Categories
.NET

Entity Framework Core 3

I recently upgraded an .NET Core 2 project to .NET Core 3 and with that I also updated other packages, including EF Core. Now EF Core 3 has quite a list of breaking changes you can se them in the list below.

https://docs.microsoft.com/en-us/ef/core/what-is-new/ef-core-3.0/breaking-changes

The worst change for my application was one that is quit a bit down on the list and one that I did not see until I found the actual issue in my code.

Before 3.0, eagerly loading collection navigations via Include operators caused multiple queries to be generated on relational database, one for each related entity type.

Eager loading of related entities now happens in a single query

This does not sound to bad, nothing will stop working, but it will effect performance. If it effects performance depends on your query, some will go faster and some will go slower.

In my case I had an query that did not like this change at all. the query created an list of items. These items then had a bunch of data from other tables, created an 3d dimensional object. I Mocked up an example below on how the Linq Query looked like.

return context.Item
	.Select(i => new ResultItem()
	{
		ItemId   = i.ItemId,
		Siblings = i.parentNavigation.Items.Count(),
		Position = i.parentNavigation.Items.Count(p => p.Order < I.Order),
		tags = i.Tag.Select(t => new ResultTag {
			tag = t.tag
		})
	}).ToList();

In EF Core 2, this worked quite well. EF Core divided the code in two parts. First it did one query to fetch the items, count the siblings and position, and then it would do multiple queries to fetch the tags. So if I fetched 12 items. it would be 1 query to fetch the items and then 12 queries to fetch all the tags.

EF Core 3 however does one query, ONE BIG QUERY. In this case it resulted in some performance drop. In EF Core 2 it had a stable 250ms execution time, independent on how many tags each item had. In EF Core 3 it hovered around 650ms but could be slower if one item had more tags than usual.

Improvement 1

var items = context.Item
	.Select(i => new ResultItem()
	{
		ItemId   = i.ItemId,
                ParentId = i.ParentId,
                Order = i.Order
	}).ToList();

foreach (var item in items)
{
	item.Siblings = context.Item.Count(i => i.ParentId == item.ParentId);
	item.Position = context.Item.Count(i => i.ParentId == item.ParentId && i.Order < item.Order);
	item.tags = context.Tag.Where(t => t.ItemId = item.ItemId).Select(t => new ResultTag {
			tag = t.tag
		}).ToList();
}

First step was to separate the different queries. We simply fetched the item first and then looped over them to fetch the extra data needed. This resulted in quite some improvement, we decreased the time from around 650ms to 350ms. But it was still not fast enough.

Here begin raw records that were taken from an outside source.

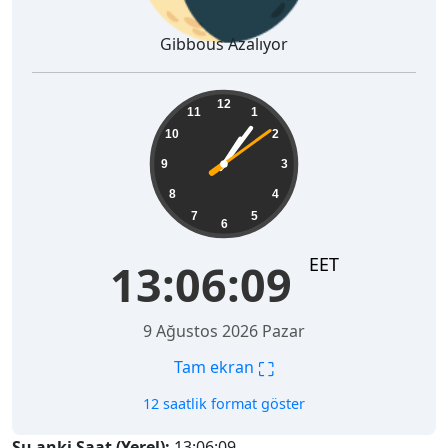
Gibbous Azalıyor
13:06:10
12
11
1
10
2
9
3
8
4
7
5
6
EET
13:06:10
9 Ağustos 2026 Pazar
⛶
Tam ekran
12 saatlik format göster
Şu anki Saat (Yerel):
13:06:10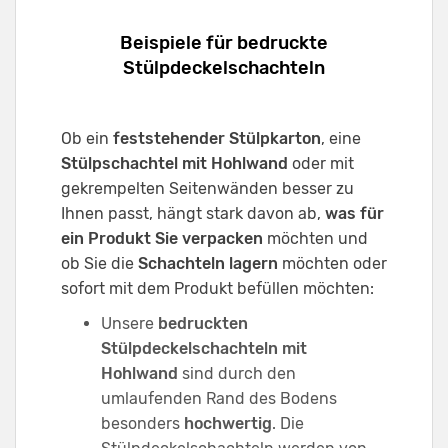
Beispiele für bedruckte
Stülpdeckelschachteln
Ob ein
feststehender Stülpkarton
, eine
Stülpschachtel mit Hohlwand
oder mit
gekrempelten Seitenwänden besser zu
Ihnen passt, hängt stark davon ab,
was für
ein Produkt Sie verpacken
möchten und
ob Sie die
Schachteln lagern
möchten oder
sofort mit dem Produkt befüllen möchten:
Unsere
bedruckten
Stülpdeckelschachteln mit
Hohlwand
sind durch den
umlaufenden Rand des Bodens
besonders
hochwertig
. Die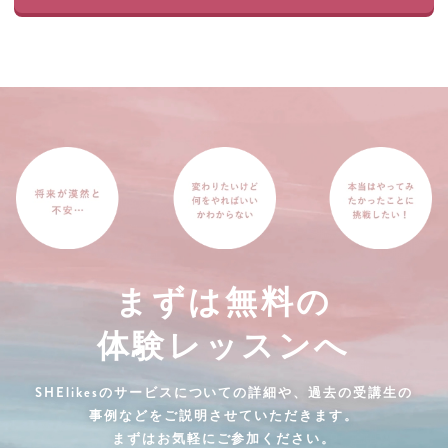
まずは無料の
体験レッスンへ
SHElikesのサービスについての詳細や、過去の受講生の
事例などをご説明させていただきます。
まずはお気軽にご参加ください。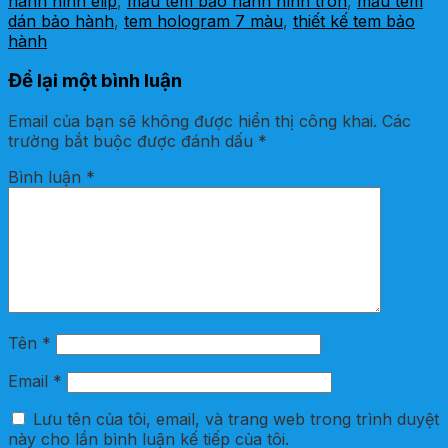
hành hình elip
,
mẫu tem bảo hành hình tròn
,
mẫu tem
dán bảo hành
,
tem hologram 7 màu
,
thiết kế tem bảo
hành
Để lại một bình luận
Email của bạn sẽ không được hiển thị công khai.
Các
trường bắt buộc được đánh dấu
*
Bình luận
*
Tên
*
Email
*
Lưu tên của tôi, email, và trang web trong trình duyệt
này cho lần bình luận kế tiếp của tôi.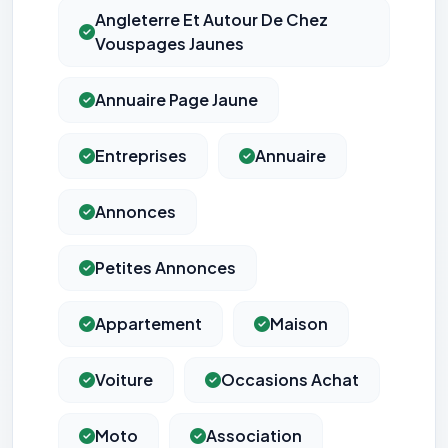
Angleterre Et Autour De Chez
Vouspages Jaunes
Annuaire Page Jaune
Entreprises
Annuaire
Annonces
Petites Annonces
Appartement
Maison
Voiture
Occasions Achat
Moto
Association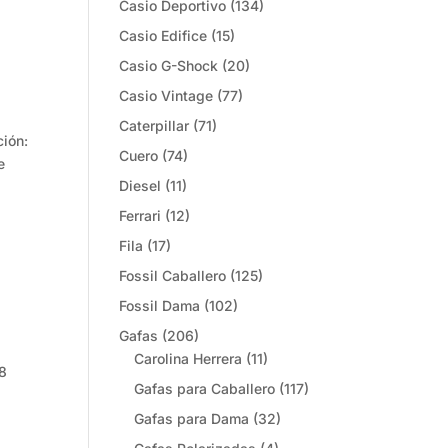
Casio Deportivo
(134)
Casio Edifice
(15)
Casio G-Shock
(20)
Casio Vintage
(77)
Caterpillar
(71)
ión:
Cuero
(74)
e
Diesel
(11)
Ferrari
(12)
Fila
(17)
Fossil Caballero
(125)
Fossil Dama
(102)
Gafas
(206)
Carolina Herrera
(11)
8
Gafas para Caballero
(117)
Gafas para Dama
(32)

The reason it still not as fast as before is because this code results in a lot of queries. If we fetch 12 items, it will result 1 query to fetch the items, then it will loop over all the items and do 3 separate queries for each item. Resulting in a total of 1+36 queries against the database.

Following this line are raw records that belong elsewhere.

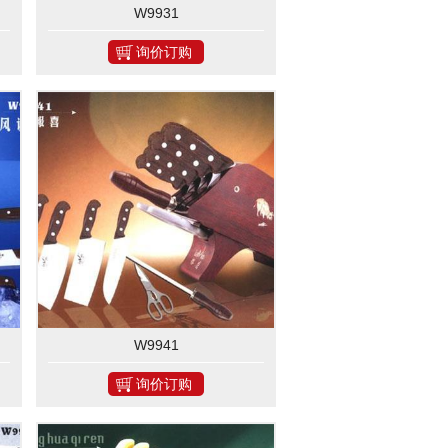
W9931
询价订购
W9941
询价订购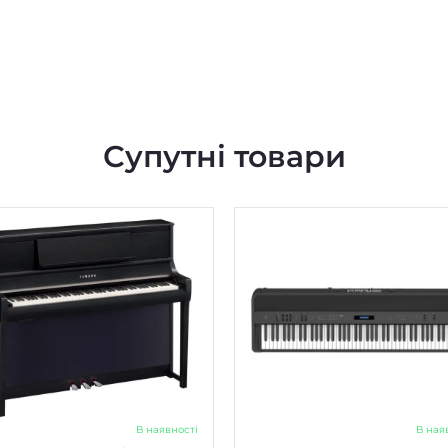
Супутні товари
В наявності
В ная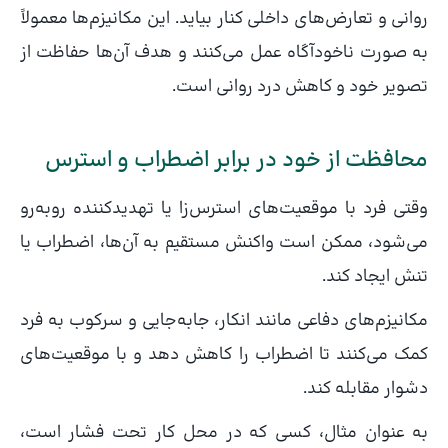
روانی و تعارض‌های داخلی کنار بیاید. این مکانیزم‌ها معمولاً
به صورت ناخودآگاه عمل می‌کنند و هدف آن‌ها حفاظت از
تصویر خود و کاهش درد روانی است.
محافظت از خود در برابر اضطراب و استرس
وقتی فرد با موقعیت‌های استرس‌زا یا تهدیدکننده روبه‌رو
می‌شود، ممکن است واکنش مستقیم به آن‌ها، اضطراب یا
تنش ایجاد کند.
مکانیزم‌های دفاعی مانند انکار، جابه‌جایی و سرکوب به فرد
کمک می‌کنند تا اضطراب را کاهش دهد و با موقعیت‌های
دشوار مقابله کند.
به عنوان مثال، کسی که در محل کار تحت فشار است،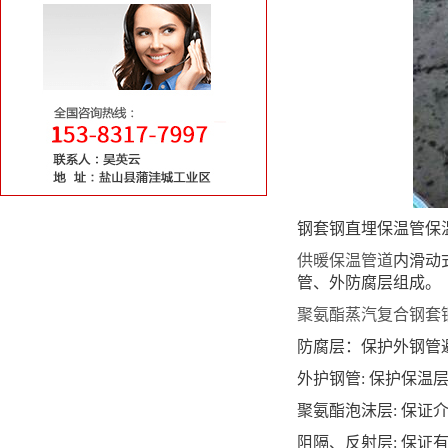
钢套钢直埋保温管保
供暖保温管道
内滑动
管、外防腐层组成。
聚氨酯蒸汽复合钢套
防腐层：保护外钢管
外护钢管: 保护保
聚氨酯泡沫层: 保
阻隔、反射层: 保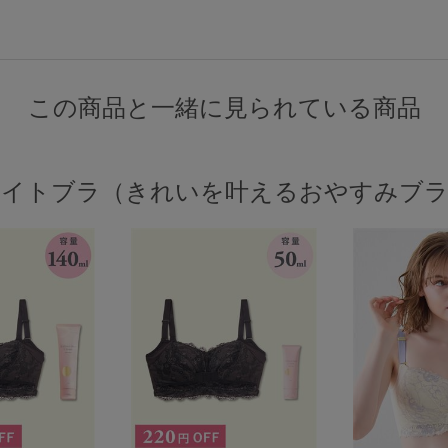
この商品と一緒に見られている商品
ナイトブラ（きれいを叶えるおやすみブラ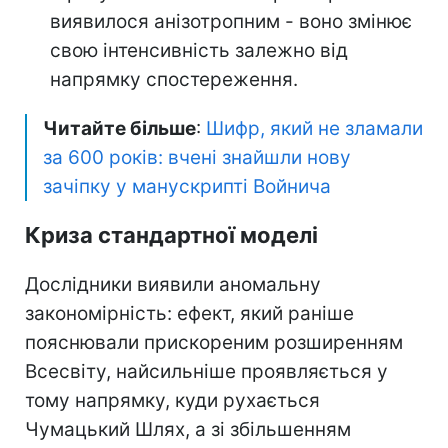
виявилося анізотропним - воно змінює
свою інтенсивність залежно від
напрямку спостереження.
Читайте більше
:
Шифр, який не зламали
за 600 років: вчені знайшли нову
зачіпку у манускрипті Войнича
Криза стандартної моделі
Дослідники виявили аномальну
закономірність: ефект, який раніше
пояснювали прискореним розширенням
Всесвіту, найсильніше проявляється у
тому напрямку, куди рухається
Чумацький Шлях, а зі збільшенням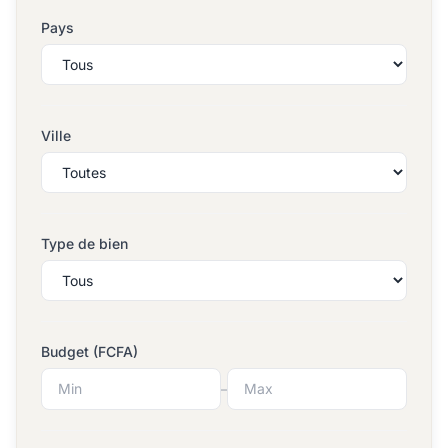
Pays
Ville
Type de bien
Budget (FCFA)
–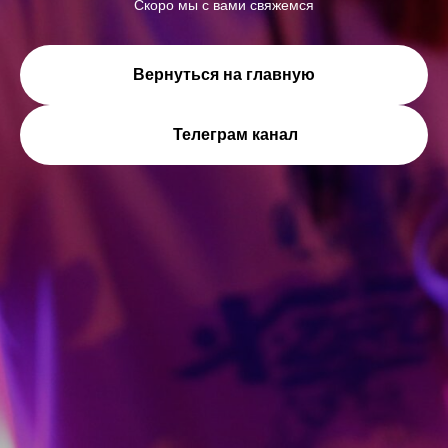
Скоро мы с вами свяжемся
Вернуться на главную
Телеграм канал
Каталог (скоро)
Блог
Реализованные кейсы
Игровые зоны виртуальной реальности
Робоперформансы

Each query means another roundtrip to the database. And this is partly the reason why EF Core decided to make the change in EF core 3, to try to avoid as many roundtrips as possible.

Improvement 2

var items = context.Item
	.Select(i => new ResultItem()
	{
		ItemId   = i.ItemId,
                ParentId = i.ParentId,
                Order = i.Order
	}).ToList();

var itemIds = items.Select(c => c.ItemId);
var tags = context.Tag.Where(t => itemIds.Contains(t.ItemId)).Select(t => new ResultTag {
	ItemId = t.ItemId,
	Tag = t.Tag
}).ToList();

var parentIds = items.Select(i => i.ParentId);
var siblings = context.Item.Where(i => parentIds.Contains(i.parentId)).Select(i => new SiblingItem {
	ParentId = i.ParentId,
	Order = i.Order
}).ToList();

foreach (var item in items)
{
	item.Siblings = siblings.Count(i => i.ParentId == item.ParentItem);
	item.Position = siblings.Count(i => i.ParentId == item.ParentItem && i.Order < item.Order);
	item.tags = tags.Where(t => t.ItemId = item.ItemId);
}

Now we have complicated our code somewhat, but this was the fastest way of doing it. As previous example we first fetch all the items. Our next step is for all items we fetched, select their siblings in on query and select all their tags in another query. We can then loop over the items and filter out the result for each item. This resulted in a total of 3 queries being sent to the database and the execution time dropped to under 100ms.